Chart analysis data:
+++
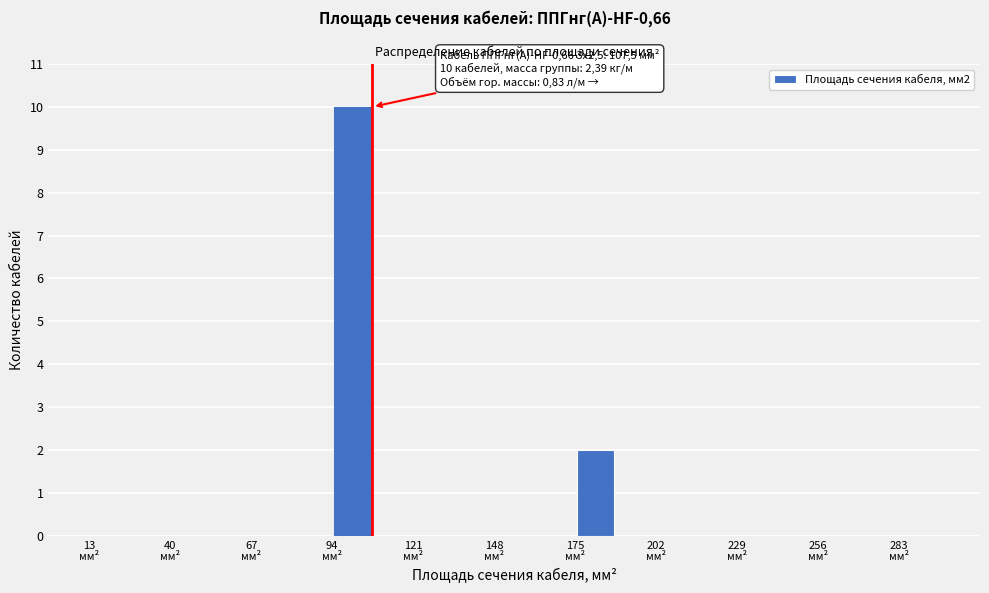

Around what value on the x-axis is the tallest bar? Give the approximate position of its centre, as read against the axis.

100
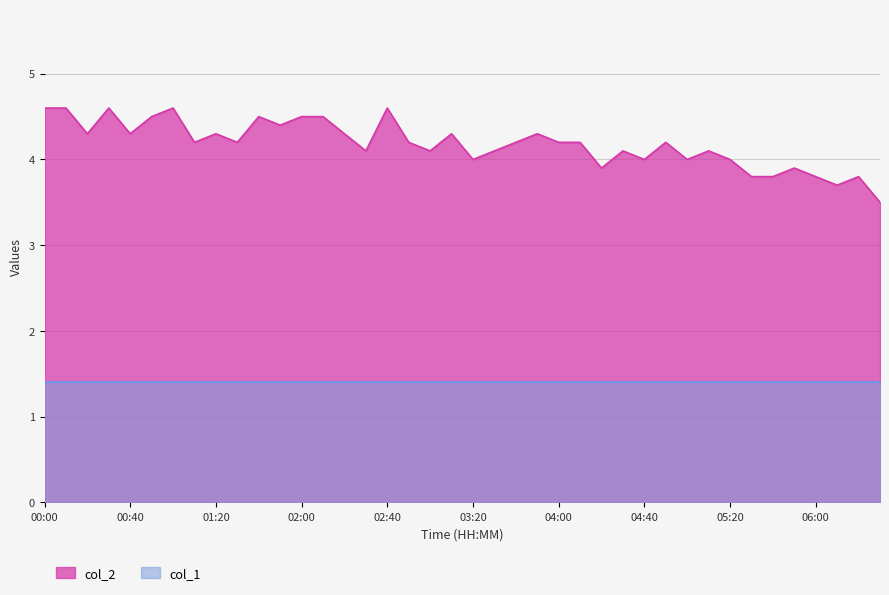

What is the value of the 6th point from the left?

4.5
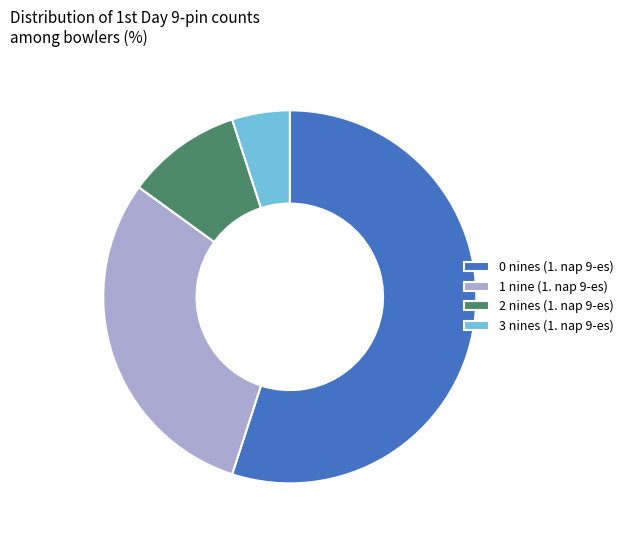

Which slice is the smallest?

3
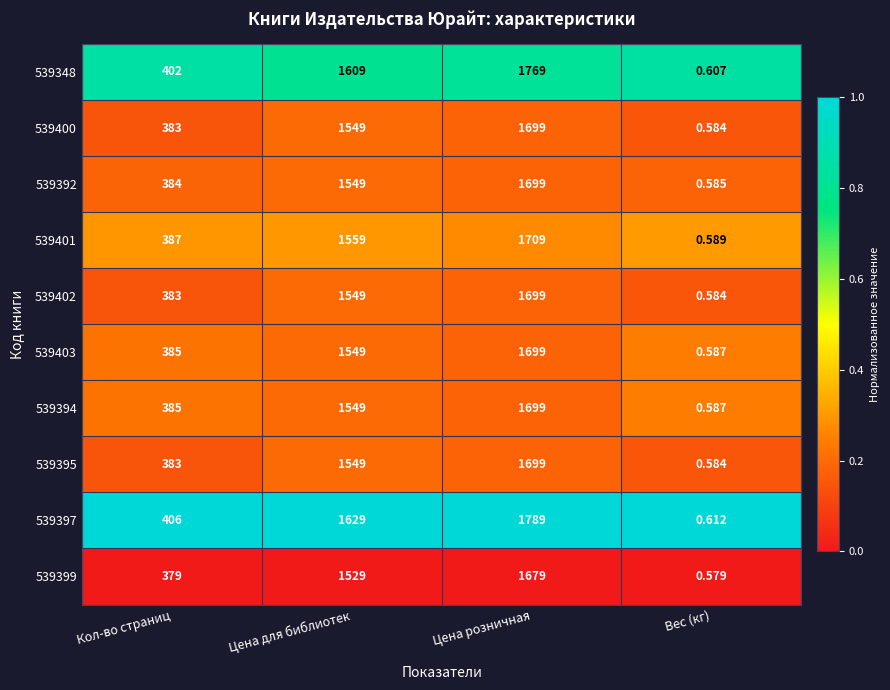

At which label is 539397 closest to 894?

Кол-во страниц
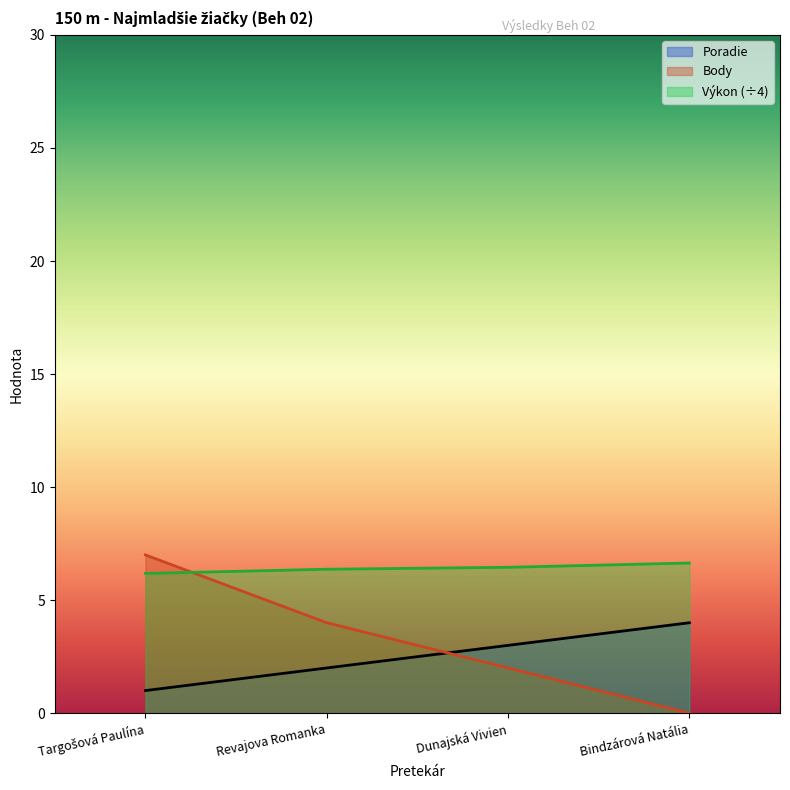

What is the spread (max minus min) of values at Bindzárová Natália?

6.6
+++
EXERCISE:
Swap "slice" for "segment" throughout the records, keeping everything else unchanged, and leave the pictures out.

SOLUTION FOR THIS PROBLEM:
Around what value on the x-axis is the tallest bar? Give the approximate position of its centre, as read against the axis.

100

What is the value of the 6th point from the left?

4.5

Which segment is the smallest?

3

At which label is 539397 closest to 894?

Кол-во страниц

What is the spread (max minus min) of values at Bindzárová Natália?

6.6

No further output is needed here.